### Task to carry out
Reproduce each of the rows below word for word, changing nothing.

= = = = =

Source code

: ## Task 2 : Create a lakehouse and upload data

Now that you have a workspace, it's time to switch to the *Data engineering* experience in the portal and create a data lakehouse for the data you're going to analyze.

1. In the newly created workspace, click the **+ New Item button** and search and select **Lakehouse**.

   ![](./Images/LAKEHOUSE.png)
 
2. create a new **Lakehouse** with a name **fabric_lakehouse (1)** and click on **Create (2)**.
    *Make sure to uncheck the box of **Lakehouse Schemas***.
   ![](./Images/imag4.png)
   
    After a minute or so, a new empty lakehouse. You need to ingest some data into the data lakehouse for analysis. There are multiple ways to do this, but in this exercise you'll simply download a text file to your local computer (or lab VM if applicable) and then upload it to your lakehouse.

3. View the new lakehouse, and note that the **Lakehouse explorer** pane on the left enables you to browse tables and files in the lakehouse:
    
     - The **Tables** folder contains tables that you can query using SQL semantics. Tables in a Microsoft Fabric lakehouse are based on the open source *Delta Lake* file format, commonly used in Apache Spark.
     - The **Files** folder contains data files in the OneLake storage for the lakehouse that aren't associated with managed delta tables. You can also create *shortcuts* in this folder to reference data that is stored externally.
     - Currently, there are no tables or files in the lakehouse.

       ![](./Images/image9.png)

= = = = =

### Exercise answer
Source code

: ## Task 2 : Create a lakehouse and upload data

Now that you have a workspace, it's time to switch to the *Data engineering* experience in the portal and create a data lakehouse for the data you're going to analyze.

1. In the newly created workspace, click the **+ New Item button** and search and select **Lakehouse**.

   ![](./Images/LAKEHOUSE.png)
 
2. create a new **Lakehouse** with a name **fabric_lakehouse (1)** and click on **Create (2)**.
    *Make sure to uncheck the box of **Lakehouse Schemas***.
   ![](./Images/imag4.png)
   
    After a minute or so, a new empty lakehouse. You need to ingest some data into the data lakehouse for analysis. There are multiple ways to do this, but in this exercise you'll simply download a text file to your local computer (or lab VM if applicable) and then upload it to your lakehouse.

3. View the new lakehouse, and note that the **Lakehouse explorer** pane on the left enables you to browse tables and files in the lakehouse:
    
     - The **Tables** folder contains tables that you can query using SQL semantics. Tables in a Microsoft Fabric lakehouse are based on the open source *Delta Lake* file format, commonly used in Apache Spark.
     - The **Files** folder contains data files in the OneLake storage for the lakehouse that aren't associated with managed delta tables. You can also create *shortcuts* in this folder to reference data that is stored externally.
     - Currently, there are no tables or files in the lakehouse.

       ![](./Images/image9.png)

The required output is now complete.